### [Supplied entries]

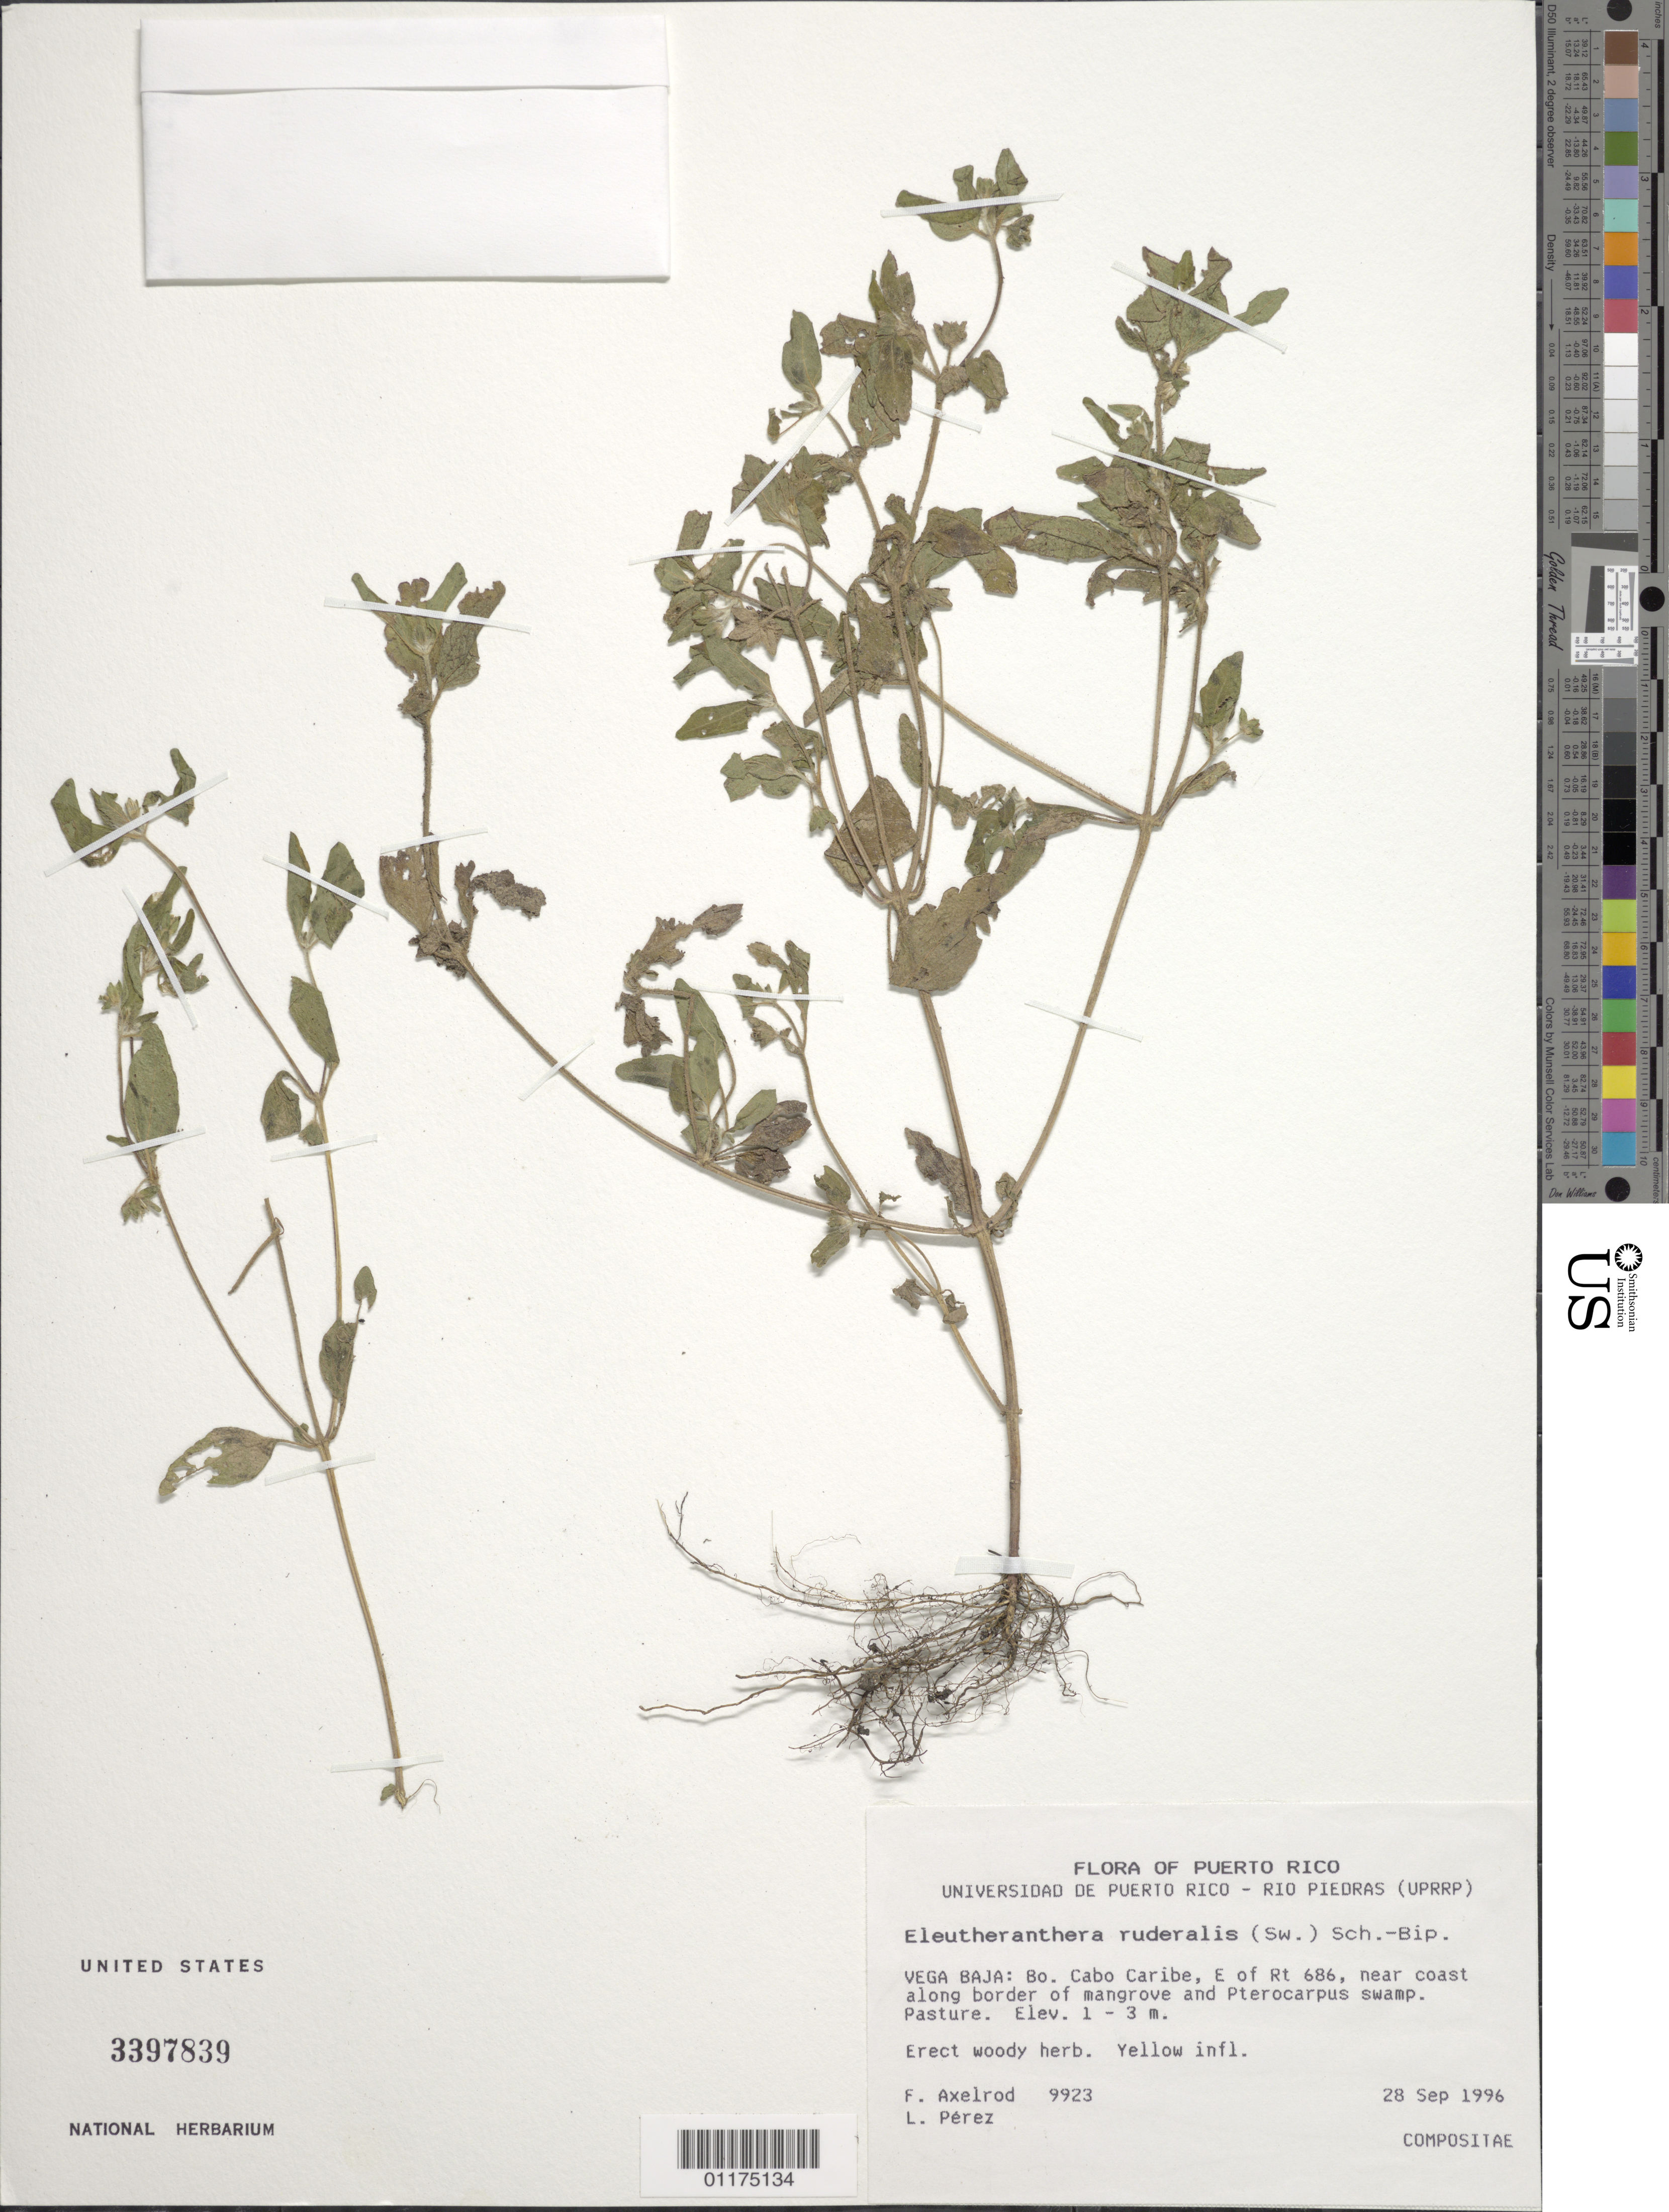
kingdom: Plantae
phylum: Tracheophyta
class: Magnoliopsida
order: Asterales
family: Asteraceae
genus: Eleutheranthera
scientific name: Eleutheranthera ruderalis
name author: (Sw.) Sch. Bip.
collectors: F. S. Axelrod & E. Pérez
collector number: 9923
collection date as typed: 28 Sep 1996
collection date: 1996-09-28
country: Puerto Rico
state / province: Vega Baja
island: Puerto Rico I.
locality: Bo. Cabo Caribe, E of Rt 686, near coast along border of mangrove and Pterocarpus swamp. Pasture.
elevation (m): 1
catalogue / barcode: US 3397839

### [What you are asked to do]
Transcribe every line of the item above character for character, and leave the picture out.

### [Answer below]
kingdom: Plantae
phylum: Tracheophyta
class: Magnoliopsida
order: Asterales
family: Asteraceae
genus: Eleutheranthera
scientific name: Eleutheranthera ruderalis
name author: (Sw.) Sch. Bip.
collectors: F. S. Axelrod & E. Pérez
collector number: 9923
collection date as typed: 28 Sep 1996
collection date: 1996-09-28
country: Puerto Rico
state / province: Vega Baja
island: Puerto Rico I.
locality: Bo. Cabo Caribe, E of Rt 686, near coast along border of mangrove and Pterocarpus swamp. Pasture.
elevation (m): 1
catalogue / barcode: US 3397839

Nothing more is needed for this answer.